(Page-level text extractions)
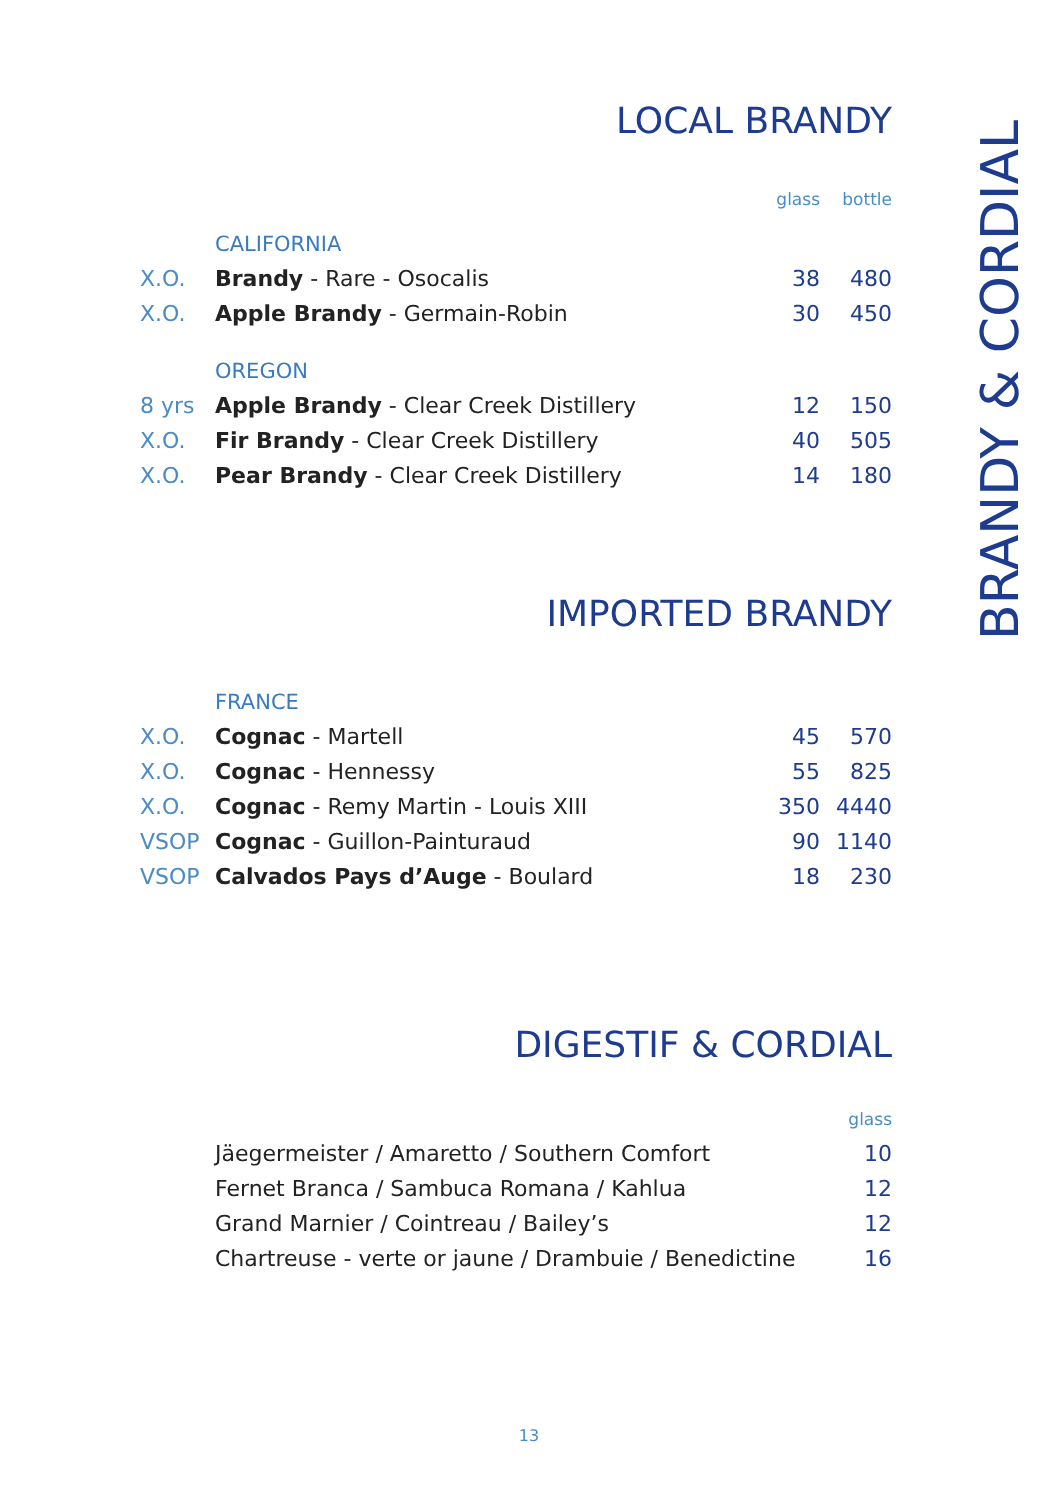LOCAL BRANDY
| | | glass | bottle |
| --- | --- | --- | --- |
| | CALIFORNIA | | |
| X.O. | Brandy - Rare - Osocalis | 38 | 480 |
| X.O. | Apple Brandy - Germain-Robin | 30 | 450 |
| | OREGON | | |
| 8 yrs | Apple Brandy - Clear Creek Distillery | 12 | 150 |
| X.O. | Fir Brandy - Clear Creek Distillery | 40 | 505 |
| X.O. | Pear Brandy - Clear Creek Distillery | 14 | 180 |
IMPORTED BRANDY
| | FRANCE | | |
| X.O. | Cognac - Martell | 45 | 570 |
| X.O. | Cognac - Hennessy | 55 | 825 |
| X.O. | Cognac - Remy Martin - Louis XIII | 350 | 4440 |
| VSOP | Cognac - Guillon-Painturaud | 90 | 1140 |
| VSOP | Calvados Pays d’Auge - Boulard | 18 | 230 |
DIGESTIF & CORDIAL
| | | glass |
| --- | --- | --- |
| | Jäegermeister / Amaretto / Southern Comfort | 10 |
| | Fernet Branca / Sambuca Romana / Kahlua | 12 |
| | Grand Marnier / Cointreau / Bailey’s | 12 |
| | Chartreuse - verte or jaune / Drambuie / Benedictine | 16 |
BRANDY & CORDIAL
13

PROBLEM REQUIREMENTS: Apart from the pictures, return the records exactly.

EXERCISE ANSWER:
LOCAL BRANDY
| | | glass | bottle |
| --- | --- | --- | --- |
| | CALIFORNIA | | |
| X.O. | Brandy - Rare - Osocalis | 38 | 480 |
| X.O. | Apple Brandy - Germain-Robin | 30 | 450 |
| | OREGON | | |
| 8 yrs | Apple Brandy - Clear Creek Distillery | 12 | 150 |
| X.O. | Fir Brandy - Clear Creek Distillery | 40 | 505 |
| X.O. | Pear Brandy - Clear Creek Distillery | 14 | 180 |
IMPORTED BRANDY
| | FRANCE | | |
| X.O. | Cognac - Martell | 45 | 570 |
| X.O. | Cognac - Hennessy | 55 | 825 |
| X.O. | Cognac - Remy Martin - Louis XIII | 350 | 4440 |
| VSOP | Cognac - Guillon-Painturaud | 90 | 1140 |
| VSOP | Calvados Pays d’Auge - Boulard | 18 | 230 |
DIGESTIF & CORDIAL
| | | glass |
| --- | --- | --- |
| | Jäegermeister / Amaretto / Southern Comfort | 10 |
| | Fernet Branca / Sambuca Romana / Kahlua | 12 |
| | Grand Marnier / Cointreau / Bailey’s | 12 |
| | Chartreuse - verte or jaune / Drambuie / Benedictine | 16 |
BRANDY & CORDIAL
13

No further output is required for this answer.